_Aim of the task_
Turn the text lines of the listing below into one numbered list, leaving out blank lines and the pictures.

-- Study material follows --

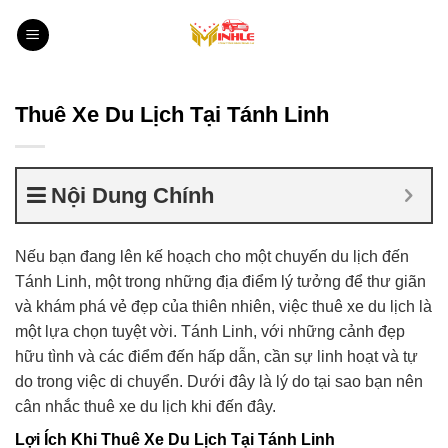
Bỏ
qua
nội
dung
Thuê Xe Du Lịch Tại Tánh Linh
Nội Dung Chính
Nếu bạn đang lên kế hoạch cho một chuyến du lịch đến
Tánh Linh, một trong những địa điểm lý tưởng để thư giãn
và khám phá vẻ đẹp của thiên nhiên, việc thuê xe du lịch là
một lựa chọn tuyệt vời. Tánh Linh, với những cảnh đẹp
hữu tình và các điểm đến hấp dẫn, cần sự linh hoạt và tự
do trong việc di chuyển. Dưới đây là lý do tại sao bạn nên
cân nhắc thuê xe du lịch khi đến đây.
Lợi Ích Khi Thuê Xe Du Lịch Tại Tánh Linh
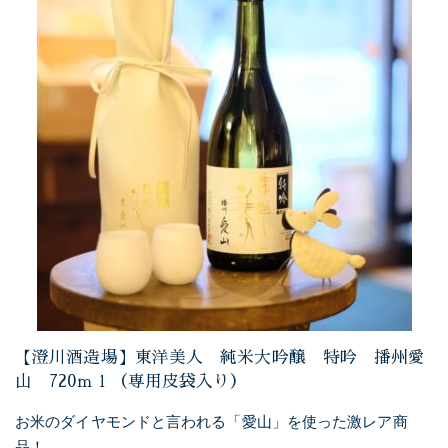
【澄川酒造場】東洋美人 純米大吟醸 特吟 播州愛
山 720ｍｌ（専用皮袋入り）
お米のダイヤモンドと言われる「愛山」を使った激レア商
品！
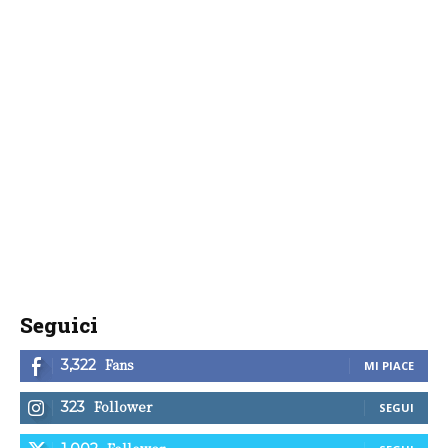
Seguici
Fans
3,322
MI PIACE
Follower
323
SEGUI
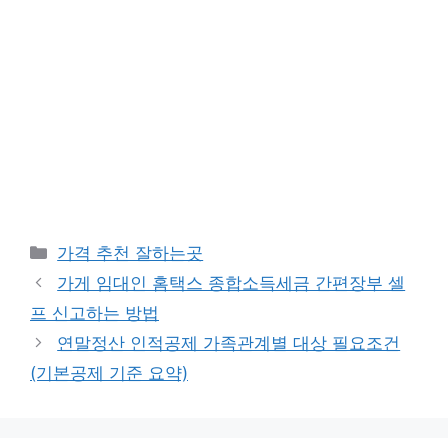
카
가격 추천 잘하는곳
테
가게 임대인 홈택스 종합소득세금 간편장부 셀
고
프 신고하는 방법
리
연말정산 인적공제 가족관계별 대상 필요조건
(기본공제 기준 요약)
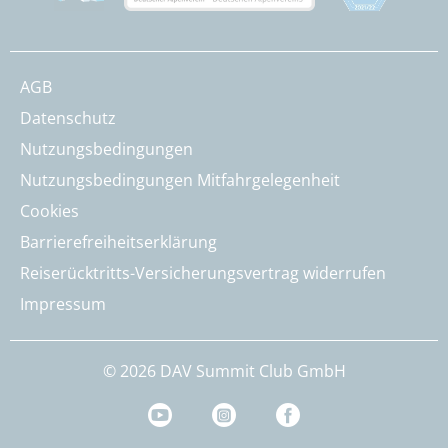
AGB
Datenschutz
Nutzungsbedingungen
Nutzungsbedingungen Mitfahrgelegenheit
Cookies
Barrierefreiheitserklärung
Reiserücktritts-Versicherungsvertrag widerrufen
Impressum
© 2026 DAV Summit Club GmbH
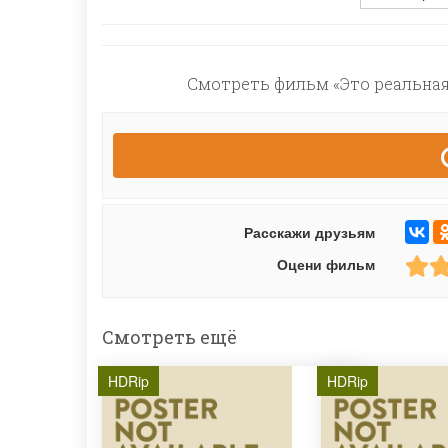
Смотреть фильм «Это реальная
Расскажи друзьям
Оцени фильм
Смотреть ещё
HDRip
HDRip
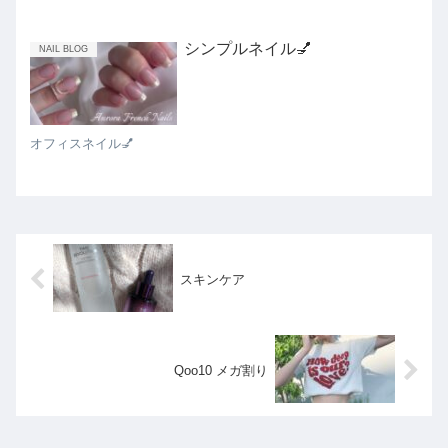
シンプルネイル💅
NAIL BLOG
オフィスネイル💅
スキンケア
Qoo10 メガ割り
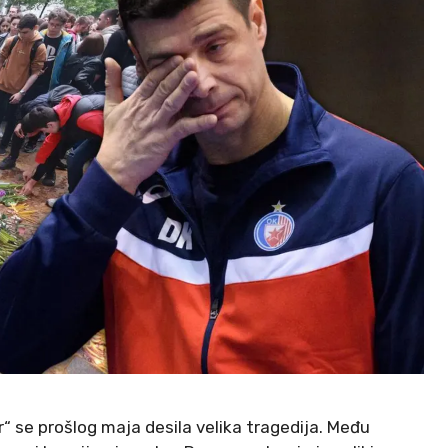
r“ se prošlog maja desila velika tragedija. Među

-- Study material concluded --

_Answer to the problem_
1. Bỏ
2. qua
3. nội
4. dung
5. Thuê Xe Du Lịch Tại Tánh Linh
6. Nội Dung Chính
7. Nếu bạn đang lên kế hoạch cho một chuyến du lịch đến
8. Tánh Linh, một trong những địa điểm lý tưởng để thư giãn
9. và khám phá vẻ đẹp của thiên nhiên, việc thuê xe du lịch là
10. một lựa chọn tuyệt vời. Tánh Linh, với những cảnh đẹp
11. hữu tình và các điểm đến hấp dẫn, cần sự linh hoạt và tự
12. do trong việc di chuyển. Dưới đây là lý do tại sao bạn nên
13. cân nhắc thuê xe du lịch khi đến đây.
14. Lợi Ích Khi Thuê Xe Du Lịch Tại Tánh Linh
15. 【澄川酒造場】東洋美人 純米大吟醸 特吟 播州愛
16. 山 720ｍｌ（専用皮袋入り）
17. お米のダイヤモンドと言われる「愛山」を使った激レア商
18. 品！
19. Seguici
20. Fans
21. 3,322
22. MI PIACE
23. Follower
24. 323
25. SEGUI
26. 카
27. 가격 추천 잘하는곳
28. 테
29. 가게 임대인 홈택스 종합소득세금 간편장부 셀
30. 고
31. 프 신고하는 방법
32. 리
33. 연말정산 인적공제 가족관계별 대상 필요조건
34. (기본공제 기준 요약)
35. AGB
36. Datenschutz
37. Nutzungsbedingungen
38. Nutzungsbedingungen Mitfahrgelegenheit
39. Cookies
40. Barrierefreiheitserklärung
41. Reiserücktritts-Versicherungsvertrag widerrufen
42. Impressum
43. © 2026 DAV Summit Club GmbH
44. Смотреть фильм «Это реальная
45. Расскажи друзьям
46. Оцени фильм
47. Смотреть ещё
48. HDRip
49. HDRip
50. シンプルネイル💅
51. NAIL BLOG
52. オフィスネイル💅
53. スキンケア
54. Qoo10 メガ割り
55. r“ se prošlog maja desila velika tragedija. Među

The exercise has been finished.